Le parole sono importanti. L’ho scritto e riscritto e detto e ridetto non solo a voi, lettori di Pollyanna. E di conseguenza lo sono anche le lingue.

Io ho da sempre una specie di ossessione a riguardo. Se davvero un giorno riuscissi a trovare la lampada di Aladino sicuramente userei uno dei tre desideri a disposizione chiedendo di saper parlare tutte quelle della Terra. Quante sono? Secondo Ethnologue, il più grande inventario delle lingue mondiali al mondo esistono 6.912 lingue e si stima che in questo calcolo manchino dalle 300 alle 400 lingue comprese nelle zone del Pacifico e dell’Asia. Tuttavia, 3.500 di queste hanno un numero di parlanti molto esiguo (160 ne hanno solo 10) e circa 516 stanno per sparire. E io trovo che sia un gran peccato, perché così come la scomparsa di alcune parole mi ferisce (ne approfitto per ringraziare pubblicamente la pagina Facebook Parole Desuete che consulto nei momenti di sconforto maggiori) il sapere che presto spariranno altre intere lingue – come è già successo nella storia – mi distrugge.

Da fiorentina nata da genitori fiorentini non ho mai avuto l’onore di parlare neanche un dialetto in famiglia e lo dico con forte dispiacere. Uno dei miei passatempi preferiti durante l’adolescenza era pronunciare una frase in italiano e poi sentirla ripetere dai miei amici nei loro dialetti/lingue: dal milanese al palermitano, passando per la lingua arbëreshe. La lingua, il dialetto, come molti altri elementi culturali, devono essere preservati e rispettati, perché sono un fulcro dell’identità di ogni popolo, un luogo, in qualche modo, in cui si riversano tradizioni, costumi, radici materiali e immateriali.

Oggi è per me una bella giornata perché ho scoperto che c’è un’organizzazione no profit che condivide con me un sogno: salvare tutte le lingue del mondo. È questo l’ambizioso obbiettivo dei fondatori e direttori di Wikitongues – che come moderni cercatori d’oro – vanno a caccia degli idiomi meno diffusi sul globo e che, grazie alle nuove tecnologie, provano a documentarne l’esistenza. Daniel Bogre Udell e Frederico Andrade fanno entrare nel calcolo le oltre 3.000 lingue non scritte, quelle dei segni (circa 300) e persino le lingue artificiali come l’esperanto.

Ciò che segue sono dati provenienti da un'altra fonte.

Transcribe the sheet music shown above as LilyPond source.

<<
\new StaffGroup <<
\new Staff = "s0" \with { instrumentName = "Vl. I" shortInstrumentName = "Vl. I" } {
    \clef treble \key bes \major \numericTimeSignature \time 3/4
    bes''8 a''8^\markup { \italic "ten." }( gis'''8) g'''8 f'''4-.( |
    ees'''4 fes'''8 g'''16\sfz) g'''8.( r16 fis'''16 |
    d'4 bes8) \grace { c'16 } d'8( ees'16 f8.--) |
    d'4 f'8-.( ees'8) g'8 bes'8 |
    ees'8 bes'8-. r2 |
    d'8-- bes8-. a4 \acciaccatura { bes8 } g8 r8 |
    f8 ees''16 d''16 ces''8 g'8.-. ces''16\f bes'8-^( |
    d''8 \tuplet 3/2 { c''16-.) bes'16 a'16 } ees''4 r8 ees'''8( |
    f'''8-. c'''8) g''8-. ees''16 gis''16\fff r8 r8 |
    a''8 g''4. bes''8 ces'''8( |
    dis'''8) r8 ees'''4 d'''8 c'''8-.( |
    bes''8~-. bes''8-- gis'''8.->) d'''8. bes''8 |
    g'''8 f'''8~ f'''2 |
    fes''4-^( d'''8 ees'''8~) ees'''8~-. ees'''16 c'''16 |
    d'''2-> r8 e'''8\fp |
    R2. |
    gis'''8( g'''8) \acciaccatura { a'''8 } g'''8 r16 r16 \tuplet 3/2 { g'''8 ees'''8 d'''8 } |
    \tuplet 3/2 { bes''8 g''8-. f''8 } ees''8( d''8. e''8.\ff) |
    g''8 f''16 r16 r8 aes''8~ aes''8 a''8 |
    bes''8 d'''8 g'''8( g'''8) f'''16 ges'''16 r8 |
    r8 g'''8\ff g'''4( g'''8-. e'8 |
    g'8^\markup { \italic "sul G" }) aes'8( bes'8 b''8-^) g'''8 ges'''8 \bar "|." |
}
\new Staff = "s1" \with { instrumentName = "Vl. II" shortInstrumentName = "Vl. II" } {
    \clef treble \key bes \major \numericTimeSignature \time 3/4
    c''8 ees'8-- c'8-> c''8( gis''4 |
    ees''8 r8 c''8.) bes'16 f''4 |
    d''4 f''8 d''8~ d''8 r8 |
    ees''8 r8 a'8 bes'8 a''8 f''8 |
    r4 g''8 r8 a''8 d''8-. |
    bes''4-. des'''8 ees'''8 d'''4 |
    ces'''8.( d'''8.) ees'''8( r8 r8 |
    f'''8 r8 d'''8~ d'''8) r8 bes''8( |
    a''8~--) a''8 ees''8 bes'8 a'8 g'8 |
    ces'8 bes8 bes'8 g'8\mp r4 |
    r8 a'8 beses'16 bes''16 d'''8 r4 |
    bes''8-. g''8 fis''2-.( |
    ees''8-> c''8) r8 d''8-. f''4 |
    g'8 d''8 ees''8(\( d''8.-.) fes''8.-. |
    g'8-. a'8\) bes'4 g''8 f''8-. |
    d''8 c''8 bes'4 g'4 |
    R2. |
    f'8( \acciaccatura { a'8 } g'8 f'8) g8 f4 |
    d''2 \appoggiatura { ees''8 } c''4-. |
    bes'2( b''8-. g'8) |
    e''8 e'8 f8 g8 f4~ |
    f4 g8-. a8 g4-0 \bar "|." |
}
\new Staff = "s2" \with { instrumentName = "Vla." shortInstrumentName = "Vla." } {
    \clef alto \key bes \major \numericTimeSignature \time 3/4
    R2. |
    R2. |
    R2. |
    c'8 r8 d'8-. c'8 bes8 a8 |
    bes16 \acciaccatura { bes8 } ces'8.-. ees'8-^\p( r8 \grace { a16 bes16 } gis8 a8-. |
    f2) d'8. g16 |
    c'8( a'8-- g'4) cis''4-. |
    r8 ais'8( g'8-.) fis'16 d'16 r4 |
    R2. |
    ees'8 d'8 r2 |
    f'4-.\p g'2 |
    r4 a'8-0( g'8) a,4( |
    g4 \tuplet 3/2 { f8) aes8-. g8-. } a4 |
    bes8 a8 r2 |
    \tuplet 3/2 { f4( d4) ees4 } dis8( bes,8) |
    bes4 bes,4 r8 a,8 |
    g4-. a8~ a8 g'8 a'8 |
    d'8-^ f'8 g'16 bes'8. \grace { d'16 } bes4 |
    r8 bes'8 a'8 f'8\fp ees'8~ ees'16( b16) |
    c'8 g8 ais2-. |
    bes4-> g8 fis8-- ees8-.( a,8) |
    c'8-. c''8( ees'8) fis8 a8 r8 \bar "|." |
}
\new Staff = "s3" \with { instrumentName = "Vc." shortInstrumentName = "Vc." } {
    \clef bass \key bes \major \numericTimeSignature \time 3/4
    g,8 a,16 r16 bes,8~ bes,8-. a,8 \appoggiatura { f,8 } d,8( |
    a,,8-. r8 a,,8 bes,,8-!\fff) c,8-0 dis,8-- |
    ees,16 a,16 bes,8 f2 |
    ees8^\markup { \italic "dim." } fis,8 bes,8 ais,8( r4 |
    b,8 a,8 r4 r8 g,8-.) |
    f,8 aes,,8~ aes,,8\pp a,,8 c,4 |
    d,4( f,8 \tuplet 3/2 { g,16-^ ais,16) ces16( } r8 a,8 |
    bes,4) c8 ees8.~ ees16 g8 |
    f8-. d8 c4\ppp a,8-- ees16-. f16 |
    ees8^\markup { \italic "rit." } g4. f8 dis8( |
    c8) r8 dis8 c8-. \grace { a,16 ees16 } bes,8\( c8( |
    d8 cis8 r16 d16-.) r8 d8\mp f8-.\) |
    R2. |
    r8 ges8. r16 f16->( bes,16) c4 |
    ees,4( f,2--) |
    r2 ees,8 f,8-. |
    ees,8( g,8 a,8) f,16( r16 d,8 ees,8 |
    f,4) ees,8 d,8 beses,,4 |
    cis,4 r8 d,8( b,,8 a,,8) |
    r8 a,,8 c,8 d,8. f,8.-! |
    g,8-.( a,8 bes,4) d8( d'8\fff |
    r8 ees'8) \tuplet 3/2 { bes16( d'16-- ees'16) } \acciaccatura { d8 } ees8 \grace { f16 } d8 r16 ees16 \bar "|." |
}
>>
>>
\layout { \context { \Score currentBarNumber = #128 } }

Tutto inizia nel 2012 quando i due iniziano a filmare delle video-storie a Brooklyn, chiedendo alle persone di parlare nelle loro lingue d’origine; è forse il posto migliore per cominciare perché New York vanta una diversità linguistica senza eguali, con oltre 700 lingue parlate. In pochi mesi registrano tantissimi idiomi e lanciano un canale YouTube che ha immediatamente un grande successo e che oggi raccoglie 347 video (e lingue) diverse. Negli anni, Wikitongues ha migliorato il proprio lavoro e ha intercettato anche gli ultimi superstiti di lingue in via d’estinzione, lanciando persino la piattaforma Poly per mettere in relazione madrelingua con studenti di idiomi rari con l’obbiettivo di trasmetterli e salvarli. «Ai bambini viene insegnato quanti paesi ci sono e le regioni del loro paese – spiega Udell – ma nessuno gli insegna che ci sono 7mila lingue. Ancora oggi la discriminazione linguistica nei media è una cosa del tutto normale, noi vogliamo cambiare le cose».

Chiunque può partecipare e inviare video e seguire le loro pagine Facebook, Instagram e Twitter.

Vi consiglio di fare un giro sul loro sito e suoi loro social e, se avete la fortuna di parlare una lingua o un dialetto partecipare al loro progetto.

Non date per scontate la vostra ricchezza di espressione, coltivate, amate, rispettate, difendete la vostra lingua, il vostro io più profondo, la vostra radice.

P.s. Nel caso doveste trovare davvero nella vostra vita la lampada di Aladino con tre desideri ricordatevi di usarne uno chiedendo altri desideri. Magari anche qualcuno da regalare. Non si sa mai.